In Japan nahm die Entwicklung des Holzschnittes, übersetzt Mokuhanga, einen anderen Verlauf.

Die abgeschiedene geografische Lage und Isolationspolitik Japans bis in die Jahre um 1860 herum, sorgte für einen nur geringen ausländischen, beziehungsweise westlichen, Einfluss auf die kulturelle und wirtschaftliche Entwicklung des Landes.

Ab dem 8. Jahrhundert entstanden die ersten Drucke, ähnlich wie in Europa in Klöstern, wobei hier buddhistische Texte und Bilder vervielfältigt wurden.

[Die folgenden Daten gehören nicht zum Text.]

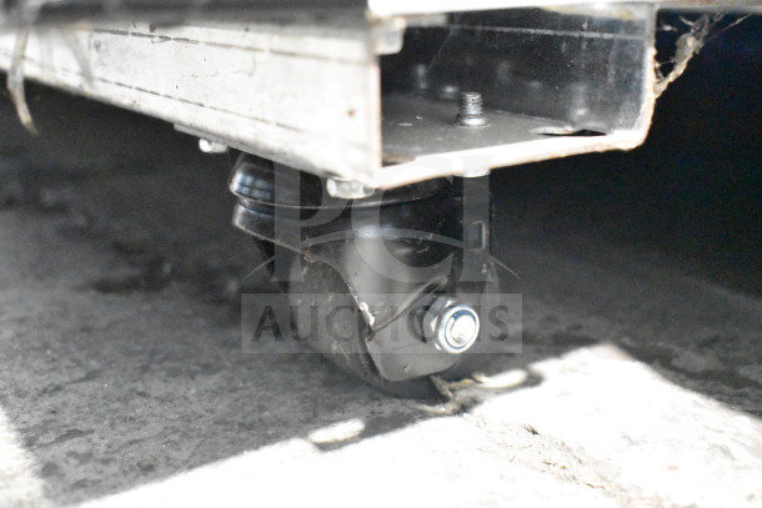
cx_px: 381
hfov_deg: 43.6
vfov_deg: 29.9
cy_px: 254
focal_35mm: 45
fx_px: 953
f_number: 4.2
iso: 25600
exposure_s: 1/50
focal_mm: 30
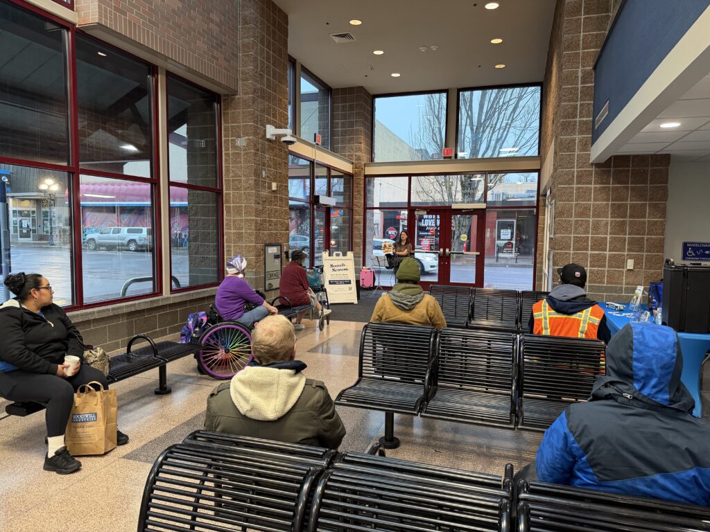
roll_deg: -0.7
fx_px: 492
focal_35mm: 24
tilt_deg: -5.0
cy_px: 266
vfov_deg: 56.8
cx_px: 355
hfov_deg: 71.6
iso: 320
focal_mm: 6.76
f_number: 1.78
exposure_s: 1/60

Mit dem Beginn der Edo-Zeit ab 1603 begann eine über 250 Jahre anhaltende Periode des Friedens in Japan und bereits um das Jahr 1600 entstanden die ersten kommerziellen Verlage für Unterhaltungsliteratur, die mit dem Vertrieb von Holzschnitten begannen. Mit dem Entstehen einer wohlhabenderen Stadtbevölkerung war es mehr Leuten möglich, Geld und Zeit für Kunst und Unterhaltung zu verwenden. Das in dieser Zeit aufkommende Genre, bei dem sich der günstig reproduzierbare Holzschnitt als perfektes Ausdrucksmittel anbot, um das Lebensgefühl der städtischen Bevölkerung zu vermitteln, wurde unter dem Namen Ukiyo-e bekannt. Übersetzen lässt sich Ukiyo-e mit „Bilder der fließenden Welt“ und umfasst als Sammelbezeichnung nicht nur den japanischen Farbholzschnitt, sondern auch Gemälde mit den typisch für die Edo-Zeit gezeigten Darstellungen hauptsächlich von Alltagsszenen, Schauspielern des Kabuki (dem japanischem Volkstheater), schönen Frauen, Motiven aus Volkserzählungen, Landschaftsbildern und sogar erotische Szenen. Waren die ersten Holzschnitte noch schwarz-weiß gestaltet, wurden sie später von Hand koloriert und ab der Mitte des 18. Jahrhunderts mehrfarbig gedruckt. Dabei müssen unterschiedliche, für jede Farbe eine, Druckplatten hergestellt werden. Die Entwicklung des Holzschnitts machte in dieser Zeit starke Fortschritte, wobei das Verfahren über viele Jahrzehnte hinweg meisterhaft perfektioniert werden konnte.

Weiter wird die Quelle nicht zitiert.